REQUIRED WORK: Would you reproduce the whole listing exactly, minus its images?

= Beginning of Section =

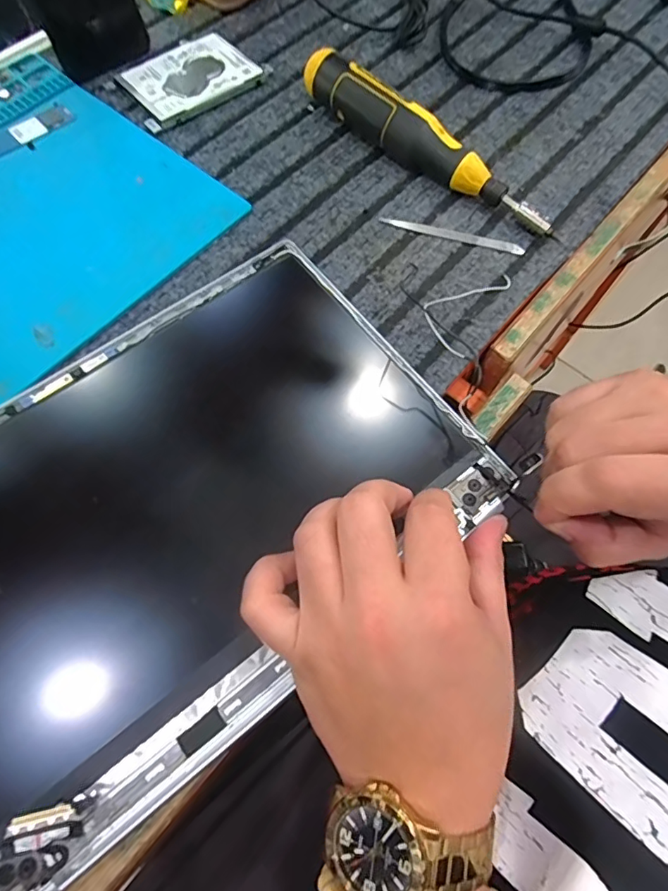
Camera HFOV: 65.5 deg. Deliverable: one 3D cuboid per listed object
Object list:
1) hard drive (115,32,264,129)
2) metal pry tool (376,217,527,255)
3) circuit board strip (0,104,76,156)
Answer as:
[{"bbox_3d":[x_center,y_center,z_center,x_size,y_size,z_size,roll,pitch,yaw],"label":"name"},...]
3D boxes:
[{"bbox_3d":[-0.114,-0.293,0.414,0.097,0.010,0.072,-35,73,-15],"label":"hard drive"},{"bbox_3d":[0.083,-0.149,0.366,0.102,0.004,0.008,16,68,4],"label":"metal pry tool"},{"bbox_3d":[-0.232,-0.233,0.386,0.079,0.004,0.023,-40,74,-16],"label":"circuit board strip"}]

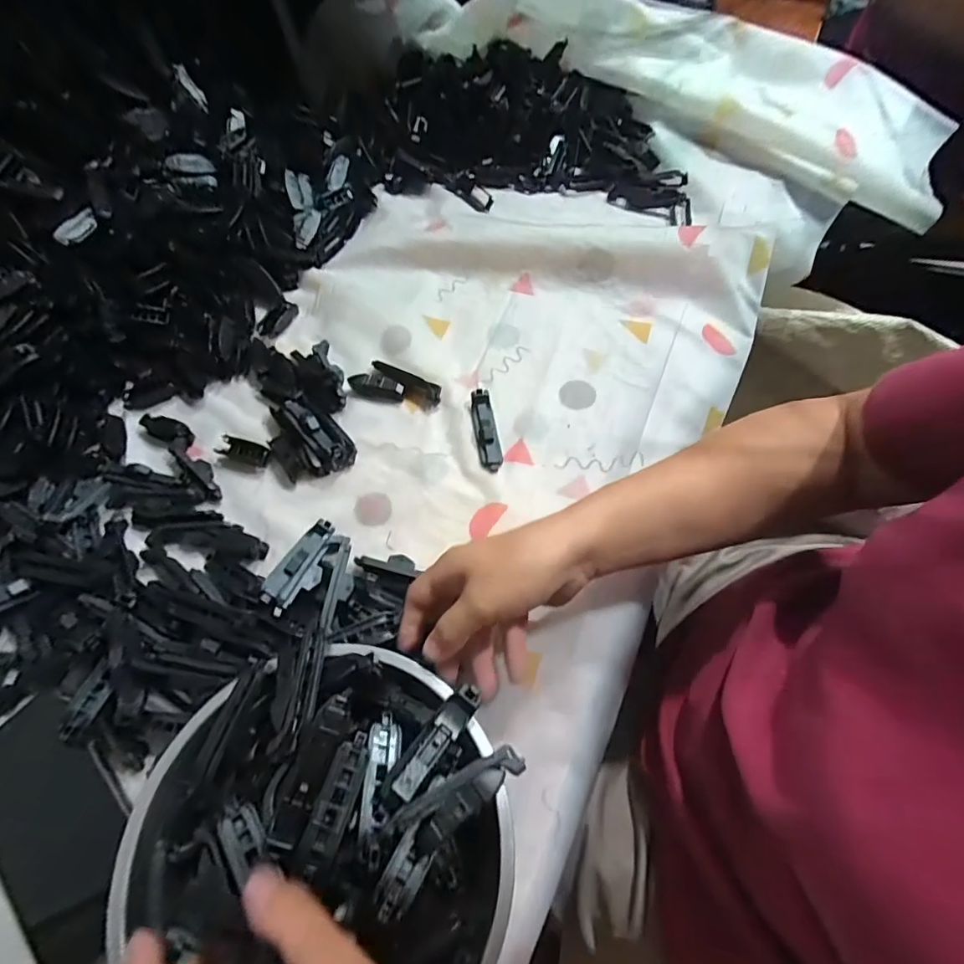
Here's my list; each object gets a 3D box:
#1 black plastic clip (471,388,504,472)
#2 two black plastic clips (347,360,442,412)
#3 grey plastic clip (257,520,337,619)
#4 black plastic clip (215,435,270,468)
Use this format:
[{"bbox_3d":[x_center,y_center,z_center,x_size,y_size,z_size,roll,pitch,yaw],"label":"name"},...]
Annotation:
[{"bbox_3d":[0.003,-0.045,0.446,0.019,0.011,0.076,-10,64,0],"label":"black plastic clip"},{"bbox_3d":[-0.079,-0.088,0.474,0.084,0.014,0.036,19,67,13],"label":"two black plastic clips"},{"bbox_3d":[-0.136,0.062,0.390,0.036,0.009,0.082,13,49,9],"label":"grey plastic clip"},{"bbox_3d":[-0.211,-0.029,0.455,0.048,0.010,0.017,15,66,12],"label":"black plastic clip"}]

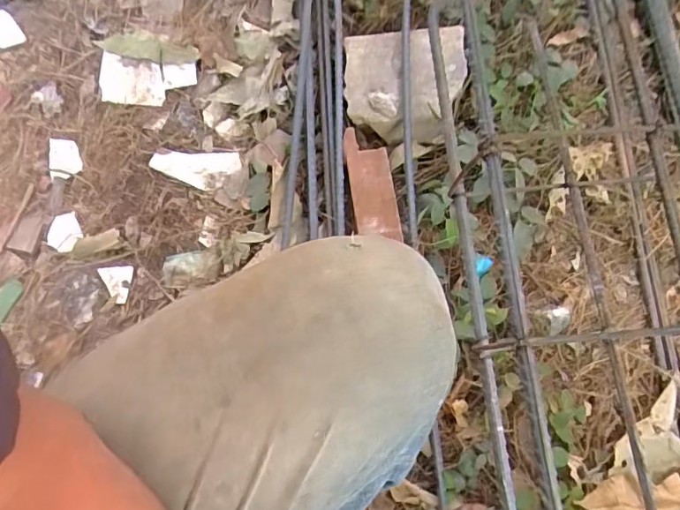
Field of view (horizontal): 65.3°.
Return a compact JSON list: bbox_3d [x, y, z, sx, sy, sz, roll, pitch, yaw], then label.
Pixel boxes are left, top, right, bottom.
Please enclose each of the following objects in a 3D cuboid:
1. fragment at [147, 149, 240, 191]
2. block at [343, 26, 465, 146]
[{"bbox_3d":[-0.193,-0.116,0.708,0.113,0.014,0.057,-5,70,-2],"label":"fragment"},{"bbox_3d":[0.088,-0.232,0.724,0.159,0.054,0.171,1,71,-3],"label":"block"}]

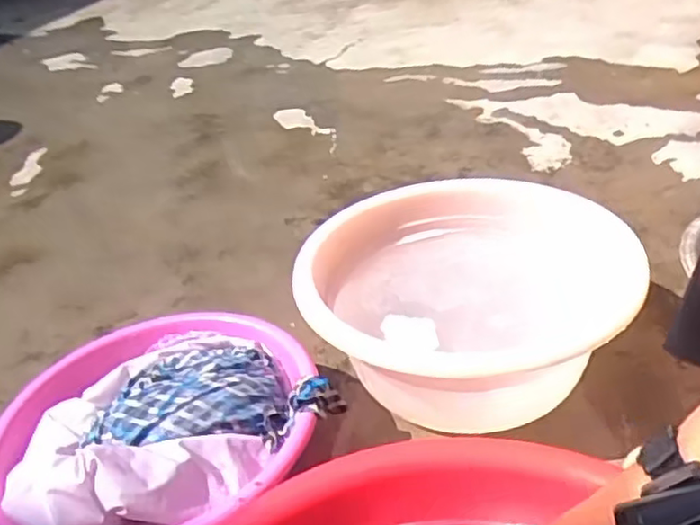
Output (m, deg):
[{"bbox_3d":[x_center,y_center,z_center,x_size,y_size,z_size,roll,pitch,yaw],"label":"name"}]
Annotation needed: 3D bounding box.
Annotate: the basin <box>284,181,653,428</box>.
[{"bbox_3d":[0.136,0.050,0.803,0.356,0.177,0.336,-5,32,3],"label":"basin"}]

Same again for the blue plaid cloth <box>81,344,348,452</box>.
[{"bbox_3d":[-0.137,0.137,0.701,0.238,0.061,0.147,-9,32,-3],"label":"blue plaid cloth"}]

= End of Section =

SOLUTION TO THIS EXERCISE:
Camera HFOV: 65.5 deg. Deliverable: one 3D cuboid per listed object
Object list:
1) hard drive (115,32,264,129)
2) metal pry tool (376,217,527,255)
3) circuit board strip (0,104,76,156)
Answer as:
[{"bbox_3d":[x_center,y_center,z_center,x_size,y_size,z_size,roll,pitch,yaw],"label":"name"},...]
3D boxes:
[{"bbox_3d":[-0.114,-0.293,0.414,0.097,0.010,0.072,-35,73,-15],"label":"hard drive"},{"bbox_3d":[0.083,-0.149,0.366,0.102,0.004,0.008,16,68,4],"label":"metal pry tool"},{"bbox_3d":[-0.232,-0.233,0.386,0.079,0.004,0.023,-40,74,-16],"label":"circuit board strip"}]

Here's my list; each object gets a 3D box:
#1 black plastic clip (471,388,504,472)
#2 two black plastic clips (347,360,442,412)
#3 grey plastic clip (257,520,337,619)
#4 black plastic clip (215,435,270,468)
Use this format:
[{"bbox_3d":[x_center,y_center,z_center,x_size,y_size,z_size,roll,pitch,yaw],"label":"name"},...]
Annotation:
[{"bbox_3d":[0.003,-0.045,0.446,0.019,0.011,0.076,-10,64,0],"label":"black plastic clip"},{"bbox_3d":[-0.079,-0.088,0.474,0.084,0.014,0.036,19,67,13],"label":"two black plastic clips"},{"bbox_3d":[-0.136,0.062,0.390,0.036,0.009,0.082,13,49,9],"label":"grey plastic clip"},{"bbox_3d":[-0.211,-0.029,0.455,0.048,0.010,0.017,15,66,12],"label":"black plastic clip"}]

Field of view (horizontal): 65.3°.
Return a compact JSON list: bbox_3d [x, y, z, sx, sy, sz, roll, pitch, yaw], then label.
Pixel boxes are left, top, right, bottom.
Please enclose each of the following objects in a 3D cuboid:
1. fragment at [147, 149, 240, 191]
2. block at [343, 26, 465, 146]
[{"bbox_3d":[-0.193,-0.116,0.708,0.113,0.014,0.057,-5,70,-2],"label":"fragment"},{"bbox_3d":[0.088,-0.232,0.724,0.159,0.054,0.171,1,71,-3],"label":"block"}]

Output (m, deg):
[{"bbox_3d":[x_center,y_center,z_center,x_size,y_size,z_size,roll,pitch,yaw],"label":"name"}]
Annotation needed: 3D bounding box.
Annotate: the basin <box>284,181,653,428</box>.
[{"bbox_3d":[0.136,0.050,0.803,0.356,0.177,0.336,-5,32,3],"label":"basin"}]

Same again for the blue plaid cloth <box>81,344,348,452</box>.
[{"bbox_3d":[-0.137,0.137,0.701,0.238,0.061,0.147,-9,32,-3],"label":"blue plaid cloth"}]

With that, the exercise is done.